ACTIVITY: Exact transcription, pictures omitted: begin at the top line of the records below and end with the line bearing "Немає питань про даний товар, станьте".

[Collected data]
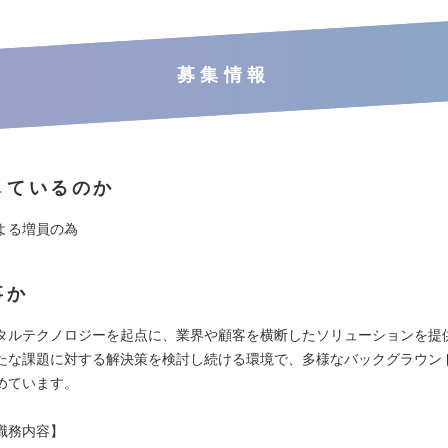
募集情報
しているのか
よる増員の為
事か
タルテクノロジーを起点に、業界や顧客を横断したソリューションを提
たな課題に対する解決策を検討し続ける環境で、多様なバックグラウン
めています。
職務内容】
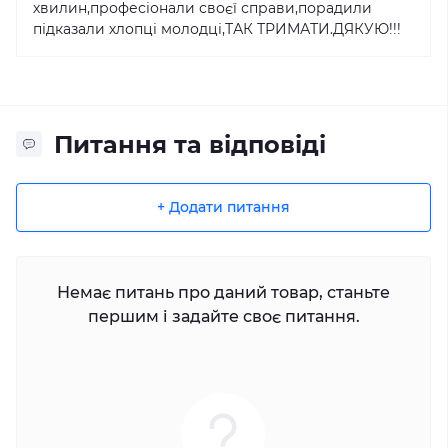
хвилин,професіонали своєї справи,порадили
підказали хлопці молодці,ТАК ТРИМАТИ.ДЯКУЮ!!!
Питання та відповіді
+ Додати питання
Немає питань про даний товар, станьте
першим і задайте своє питання.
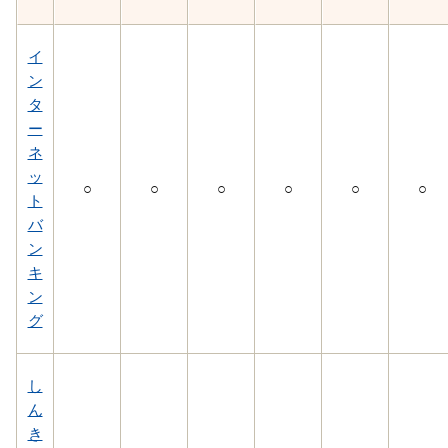
イ
ン
タ
ー
ネ
ッ
○
○
○
○
○
○
ト
バ
ン
キ
ン
グ
し
ん
き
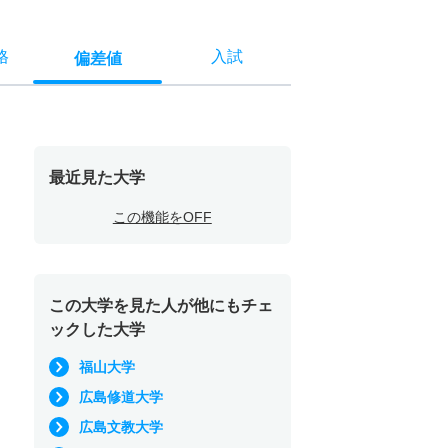
格
入試
偏差値
最近見た大学
この機能をOFF
この大学を見た人が他にもチェ
ックした大学
福山大学
広島修道大学
広島文教大学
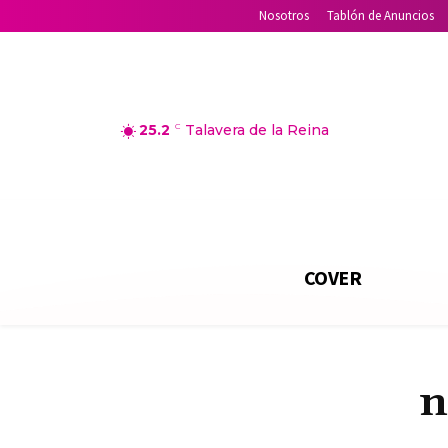
Nosotros
Tablón de Anuncios
25.2
C
Talavera de la Reina
COVER
n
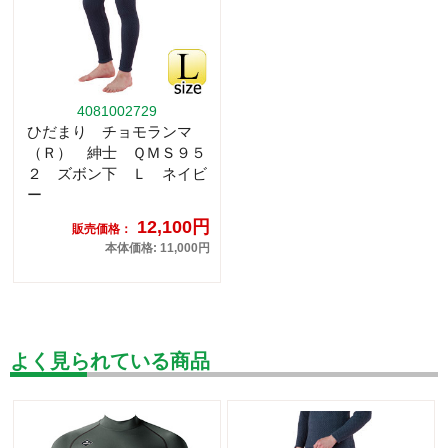
4081002729
ひだまり チョモランマ
（Ｒ） 紳士 ＱＭＳ９５
２ ズボン下 Ｌ ネイビ
ー
12,100円
販売価格：
本体価格: 11,000円
よく見られている商品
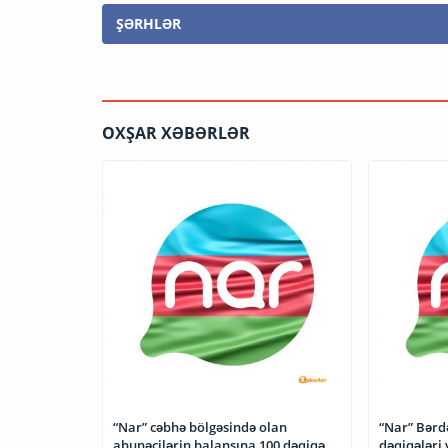
ŞƏRHLƏR
OXŞAR XƏBƏRLƏR
“Nar” cəbhə bölgəsində olan
“Nar” Bərdə
abunəçilərin balansına 100 dəqiqə
dəqiqələri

RESPONSE TO THE EXERCISE:
募集情報
しているのか
よる増員の為
事か
タルテクノロジーを起点に、業界や顧客を横断したソリューションを提
たな課題に対する解決策を検討し続ける環境で、多様なバックグラウン
めています。
職務内容】
хвилин,професіонали своєї справи,порадили
підказали хлопці молодці,ТАК ТРИМАТИ.ДЯКУЮ!!!
Питання та відповіді
+ Додати питання
Немає питань про даний товар, станьте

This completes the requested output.